== Brief ==
With pictures omitted, output the records below exactly as they appear.

Dataset excerpts:
[Start of Attachment]

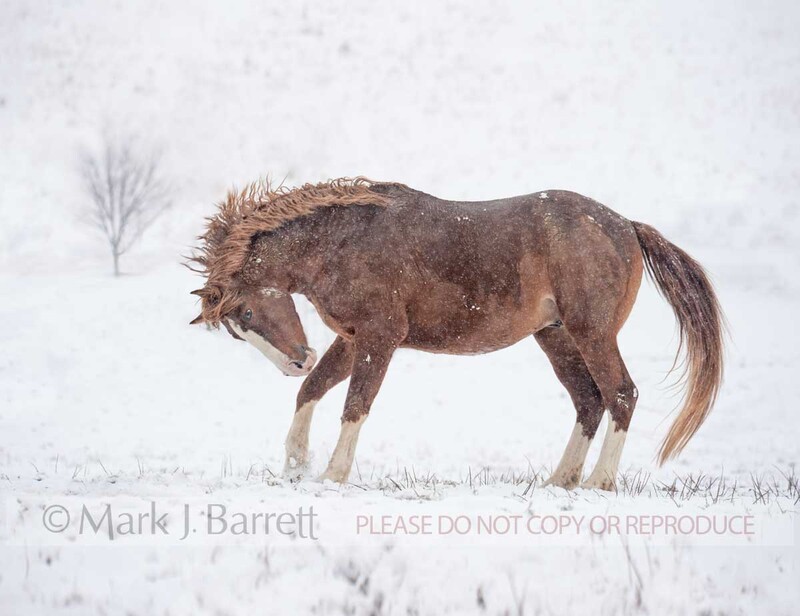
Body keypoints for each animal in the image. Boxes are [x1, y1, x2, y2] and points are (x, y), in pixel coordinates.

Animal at [189, 178, 724, 490]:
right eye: (236, 329)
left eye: (248, 311)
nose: (295, 360)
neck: (342, 242)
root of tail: (627, 226)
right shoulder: (353, 338)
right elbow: (312, 391)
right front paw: (297, 466)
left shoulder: (381, 337)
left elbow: (355, 405)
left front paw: (333, 474)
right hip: (555, 336)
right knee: (589, 401)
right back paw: (561, 480)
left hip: (592, 333)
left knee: (621, 394)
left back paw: (598, 483)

[End of Attachment]

== Result below ==
Body keypoints for each animal in the image. Boxes are [x1, y1, x2, y2] and points are (x, y), in pixel coordinates.

Animal at [189, 178, 724, 490]:
right eye: (236, 329)
left eye: (248, 311)
nose: (295, 360)
neck: (342, 242)
root of tail: (627, 226)
right shoulder: (353, 338)
right elbow: (312, 391)
right front paw: (297, 466)
left shoulder: (381, 337)
left elbow: (355, 405)
left front paw: (333, 474)
right hip: (555, 336)
right knee: (589, 401)
right back paw: (561, 480)
left hip: (592, 333)
left knee: (621, 394)
left back paw: (598, 483)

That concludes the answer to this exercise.